I have been experimenting with various different dairy substitutes for several years. I really like almond milk, as you know. I also find the neutral, fatty properties of soaked and blended cashews to be immensely helpful. Tahini makes a wonderful creamy base but it has its own distinctive flavor. Coconut milk is great, if you want a coconut flavor. For salad dressings, though, nothing holds a candle to the wonderful hemp seed. All you need is a couple of tablespoons (which is a good thing as these  babies are not cheap) blended into your dressing for a creamy concoction that is super, duper good for you. By blending them raw and eating them on a salad, you are making them completely nutritionally available.
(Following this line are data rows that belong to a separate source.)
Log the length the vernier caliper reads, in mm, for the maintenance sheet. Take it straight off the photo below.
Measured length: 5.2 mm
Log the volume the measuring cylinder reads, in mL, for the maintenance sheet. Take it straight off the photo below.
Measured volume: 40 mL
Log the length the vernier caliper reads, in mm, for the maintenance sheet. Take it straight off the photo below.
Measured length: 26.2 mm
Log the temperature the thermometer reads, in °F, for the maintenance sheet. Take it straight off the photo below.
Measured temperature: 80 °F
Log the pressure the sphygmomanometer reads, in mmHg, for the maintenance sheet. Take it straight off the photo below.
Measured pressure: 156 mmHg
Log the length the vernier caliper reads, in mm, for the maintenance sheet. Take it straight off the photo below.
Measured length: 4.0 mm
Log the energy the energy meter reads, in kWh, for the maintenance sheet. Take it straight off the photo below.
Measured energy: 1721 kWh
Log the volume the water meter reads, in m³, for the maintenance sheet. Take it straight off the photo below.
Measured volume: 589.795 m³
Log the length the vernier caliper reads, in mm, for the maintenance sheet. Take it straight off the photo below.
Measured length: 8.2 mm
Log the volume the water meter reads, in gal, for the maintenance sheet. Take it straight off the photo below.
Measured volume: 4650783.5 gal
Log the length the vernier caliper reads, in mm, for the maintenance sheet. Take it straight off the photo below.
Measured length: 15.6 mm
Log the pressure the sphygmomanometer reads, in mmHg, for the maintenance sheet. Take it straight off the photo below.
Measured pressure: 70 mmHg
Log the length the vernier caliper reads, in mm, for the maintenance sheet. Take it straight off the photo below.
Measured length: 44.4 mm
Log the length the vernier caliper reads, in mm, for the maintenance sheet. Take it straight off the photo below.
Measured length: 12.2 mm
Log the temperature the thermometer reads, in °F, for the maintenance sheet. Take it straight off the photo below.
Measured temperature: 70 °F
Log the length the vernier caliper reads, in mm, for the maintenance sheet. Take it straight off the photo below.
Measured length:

And they blend up easily into a slightly nutty, super creamy, neutral base to which you can add oil, vinegar or citrus juice, and other ingredients depending on which direction you want to go in.

Today's recipe is for the base of  my go-to 'house' dressing. I don't like bottled dressings, and since its so easy to make at home, I never bother to buy. Sometimes a simple vinaigrette is all we need, other times I require creamy. I have noticed that too much vinegar makes my tongue hurt, so I avoid that too. I like a combination of lemon and orange juice in my dressings.

I never seem to make the same recipe twice, but I will try to get the amounts right here. There is no wrong way to do this and I encourage you to experiment. Sometimes I add honey and mustard. Or I up the orange juice and add a bunch of cilantro or other fresh herbs. Other times I make it with sesame oil, miso, ginger and hot peppers. The sky's the limit here.

Hemp seeds can be bought online, or found in the refrigerator section of your local health food store. You'll need a stand up or immersion blender to get that creamy effect. The base recipe is quite thick, like mayonnaise and you can certainly use it as such. It tastes like garlic aioli. (Omit the OJ if this is what you want.) Add a couple tablespoons of Sriracha hot sauce and you've got spicy mayo.

honey mustard variation, all ready to blend
Creamy Hemp Seed Salad Dressing (base recipe)
2 TBS hemp seeds
1/4 cup lemon juice or apple cider vinegar
1/8 cup fresh orange juice (optional)

1/2 cup olive oil
2 cloves garlic
Salt & black pepper to taste
Using a blender, combine ingredients together. Add water 1 tablespoon at a time until you reach desired consistency.
          Variations (add to base recipe before blending)
Cilantro-Lime: 1 bunch cilantro, sub lime juice for the lemon juice (toss a jalapeno in too if that's your bag)

Honey-Mustard
: 1 tablespoon each of dijon mustard and honey

Herb-Ranch
: one bunch of parsley, 1 teaspoon cracked black pepper

Asian
: sub sesame oil for olive oil, 1 teaspoon miso or soy sauce for salt, and a nob of ginger

Roasted Garlic
: if you've got roasted garlic laying around, toss a bunch of that in there. (omit the fresh garlic) It's off the hook.

Basil-Tomato
: 1/2 cup fresh basil, and 1/2 fresh tomato
If you make a variation I haven't mentioned, let me know! I love ideas...

Last night we had the honey mustard variety (my favorite) on a delicious salad of shaved fennel, grapefruit segments, avocado slices, and romaine lettuce. It was divine.